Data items

== == ==

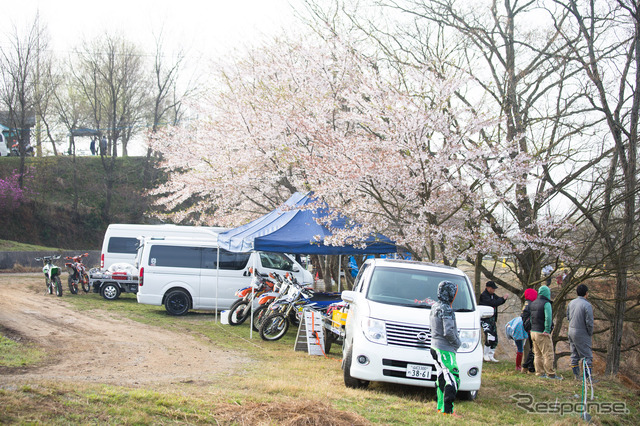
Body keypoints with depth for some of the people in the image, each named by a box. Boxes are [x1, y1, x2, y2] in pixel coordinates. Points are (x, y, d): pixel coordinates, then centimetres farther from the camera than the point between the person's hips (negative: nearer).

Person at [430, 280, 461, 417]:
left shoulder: (435, 307, 11)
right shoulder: (446, 309, -17)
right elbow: (448, 332, -24)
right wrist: (457, 342, -6)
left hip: (435, 347, 10)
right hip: (446, 349, -10)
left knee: (442, 378, 16)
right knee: (452, 379, -8)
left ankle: (441, 407, 20)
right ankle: (447, 410, -11)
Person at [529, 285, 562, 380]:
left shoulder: (533, 303, 11)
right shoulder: (546, 304, -14)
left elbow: (530, 317, 16)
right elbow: (548, 318, -25)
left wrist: (532, 327, 17)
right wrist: (547, 330, -18)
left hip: (533, 332, 8)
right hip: (542, 333, -8)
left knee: (537, 354, 13)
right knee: (548, 354, -2)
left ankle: (539, 372, 16)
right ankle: (550, 373, -1)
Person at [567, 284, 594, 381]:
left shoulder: (571, 303, 4)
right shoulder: (587, 305, -18)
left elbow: (568, 317, 15)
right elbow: (589, 322, -18)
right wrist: (590, 333, -3)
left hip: (571, 331, 7)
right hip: (582, 333, -7)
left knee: (574, 355, 15)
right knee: (587, 356, -1)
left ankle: (576, 376, 20)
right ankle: (588, 377, -4)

== == ==

**Task details:**
Using the data above, extract exactly the lines from the one that holds "left elbow: (530, 317, 16)" to the one that holds "right ankle: (550, 373, -1)", both ends included, and no others.

**Exercise result:**
left elbow: (530, 317, 16)
right elbow: (548, 318, -25)
left wrist: (532, 327, 17)
right wrist: (547, 330, -18)
left hip: (533, 332, 8)
right hip: (542, 333, -8)
left knee: (537, 354, 13)
right knee: (548, 354, -2)
left ankle: (539, 372, 16)
right ankle: (550, 373, -1)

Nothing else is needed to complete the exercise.